そのまま夜を迎え、しかし寝所でその情事を思い出してしまい、体が火照った彼女はウィルのことを想いながら指を動かした。


 五人の借家は個室があるような上等なものではない。大部屋とはいえ、側で寝ている面々からすれば、何をしているのか、何をオカズにしているのか、筒抜けというもの。


「セラがウィルを好きなら好きで、それは個人の問題だ。外野がとやかく言うことではないな」


 デリケートなことなので、ユリィはそう流そうとするが、


「あれ? ユリィはウィルと結婚の約束をしているんじゃなかったっけ?」


「一応、そうなるんだろうな」


 茶々を入れたサリアとしては、ザインとのゴタゴタの際に出た出任せと思っていただけに、思わぬ肯定に軽く驚く。


「あの、ユリィもウィルが好きということですか?」


 目を見開いて問うセラに対して、ユリィは淡々とした口調で、


「好きか嫌いかで問われたら、好きということになるのか。仕方なく結婚してもいいくらいの好意はあるということか」


「仕方なく……って、何か二人は結婚しなければならない理由でもあるのですか?」


「理由というほどのものではないな。たしか二年くらい前か。互いの失恋を話題にした際、じゃあ、互いに二十歳までに結婚の見込みがなさそうなら、一緒になるかという話の流れになっただけだ」


 実に微妙な婚約である。セラにしても、サリアにしても、反応に大いに困るというもの。


「しかし、今の状況なら、律儀にその約束を守る必要はなさそうだな。ウィルが誰とくっつこうが祝福するから安心してくれ」


 そう語るユリィはもちろん、リタにしてもウィルに仲間以上の感情を抱いているように見えないので、


「二人がウィルを異性として見えないのって、やっぱり長いこと一緒に暮らしていたから?」


「私からすれば、ウィルごときを好きになるという感覚が、どうにもわからんのだが」


 サリアの問いに、ユリィは歯牙にもかけていないといった風に答える。


「うちもそう。たしかにウィルは悪いヤツじゃないけど、マイケル兄さんとか比べると、どうにもって感じだし」


「同感だが、マイケル兄さんと比べてやるのは可哀相だろう」


「もしかして、ウィルも二人をそんな感じで見ているの?」


「うん? ああ、ウィルはギン姉のことが好きだったから、そうなるのか。言われてみると、うちの孤児院はそういう傾向があるな。
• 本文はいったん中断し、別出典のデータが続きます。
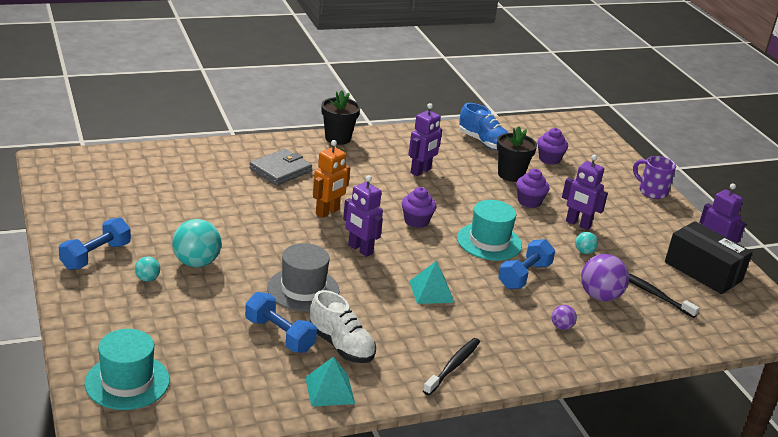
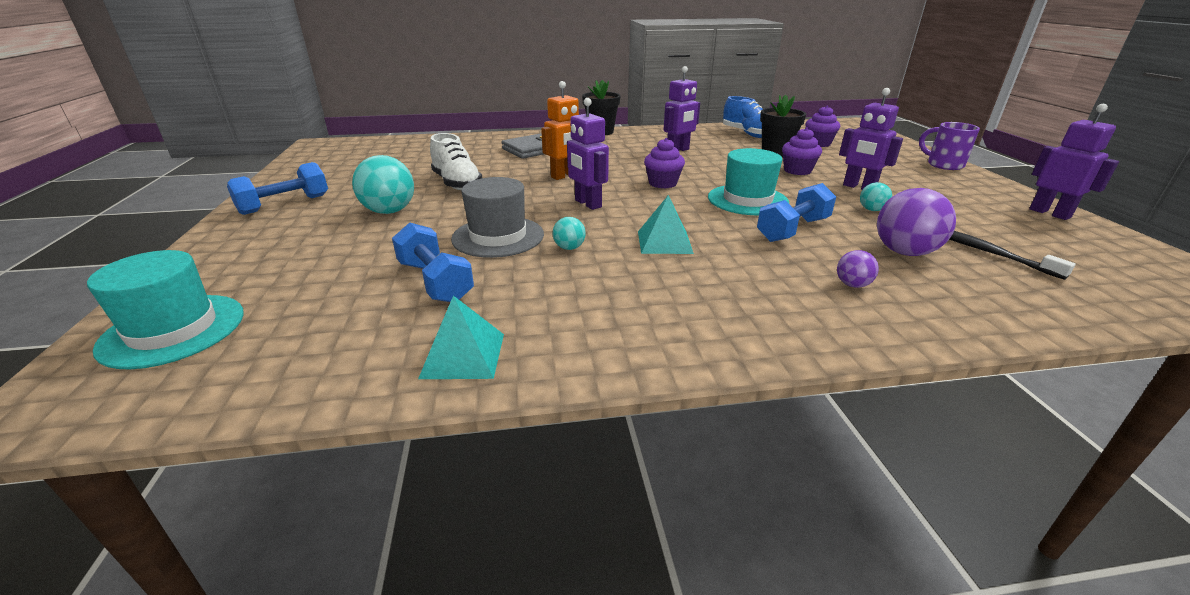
camera: 15 degrees right, 0 degrees up
(147, 279) = (320, 223): turquoise ball -> turquoise ball (569, 248)
(341, 346) = (514, 297): white shoe -> white shoe (457, 183)
(453, 366) = (675, 330): black toothbrush -> none
(703, 271) = (1048, 230): black box -> none

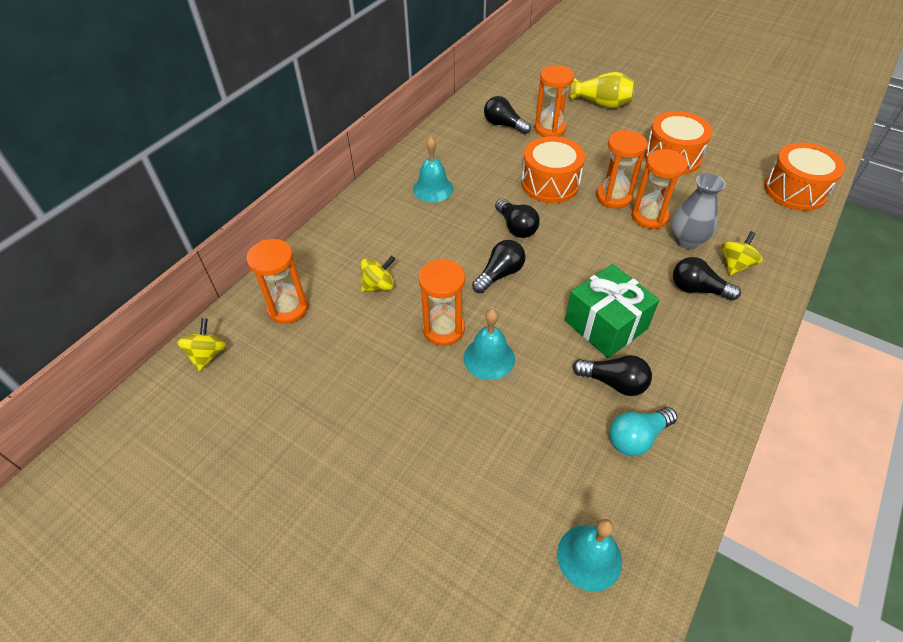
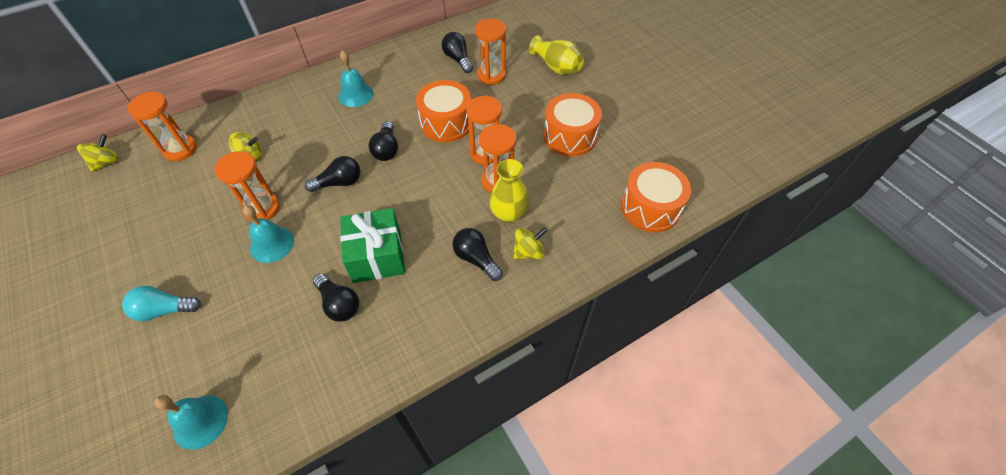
camera: 25 degrees right, 5 degrees up
(637, 437) = (315, 354): turquoise light bulb -> turquoise light bulb (165, 310)
(687, 240) = (509, 214): grey vase -> yellow vase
メイリィもウィルのことを慕っていたようだし」


 サリアに言われて、ユリィは自分たちが育った場所の傾向に気づく。


 ウィル、ユリィ、リタの初恋の相手は、共に同じ孤児院の年長者だ。その初恋の相手らにしても、より年長な兄や姉が初恋の相手だったりする。一方で弟や妹の中には、ウィルらが初恋の相手な者もいる。


 もっとも、これは別に不思議な傾向というわけではなく、ウィルたちの孤児院ではすぐ下の弟や妹の面倒を見ていている。だから、ウィルやリタはすぐ上の姉や兄と接する機会が多く、自然とそういう感情を抱き易い環境とシステムにあるのだ。


「そういう感覚は私にもわかります。ところで、ウィルの初恋の相手というのは、どんな人だったのですか?」


 ウィルの好みが大いに気になるセラの問いに、ユリィはリタと顔を見合せ、しばし考え込んでから、


「……ふむ。そうだな。あくまで単純計算だが、ギン姉はエンシェント・ドラゴン二頭分の強さといったところか」


「ぶっ!」


 予想を斜め上にぶっ飛んだ答えに、盛大に吹くセラとサリア。


「ちょ、ちょ、ちょっと待ってください。エンシェント・ドラゴン……しかも二頭分って……」


「驚くのも無理はないか。ただ、ギン姉はうちの孤児院でも四天王の一角を占めるのだ。私たちとは強さの次元がそもそも違う」


「っていうか、エンシェント・ドラゴンに匹敵するようなのが四人もいるって……」


 サリアというより、その孤児院で育った者以外は誰でも愕然となるしかないだろう。


 ただでさえ強いドラゴンの中でも、エンシェント・ドラゴンとなれば、神をも傷つけることができる域にある。大国や強国で精鋭を動員して討てるかどうかなのだ。小国では対抗するのはほぼ不可能であろう。


 小さな国なら滅ぼせるような者が最低四人もいる。その孤児院の有する戦力は、もはや驚く驚かないのレベルではない。


 だが、その恐るべき力を持った相手は恋敵ではないので、


「まあ、それより、セラ。一つ聞きたいというか、確認したいことがあるんだけど、いいかな?」


「何でしょうか」


 サリアの想いは自分と同じであるのは察している。


 しかし、サリアの求める答えはセラの予想と異なり、


「うん。気になるから聞かせてもらうけど、アオカンを見たのってどの辺り?」


「ああ、私もそれには非常に興味がある。詳しい場所をぜひ、知りたい」


「うちも内容を含めて詳細にお願い」


 ユリィとリタが目を輝かせるものであった。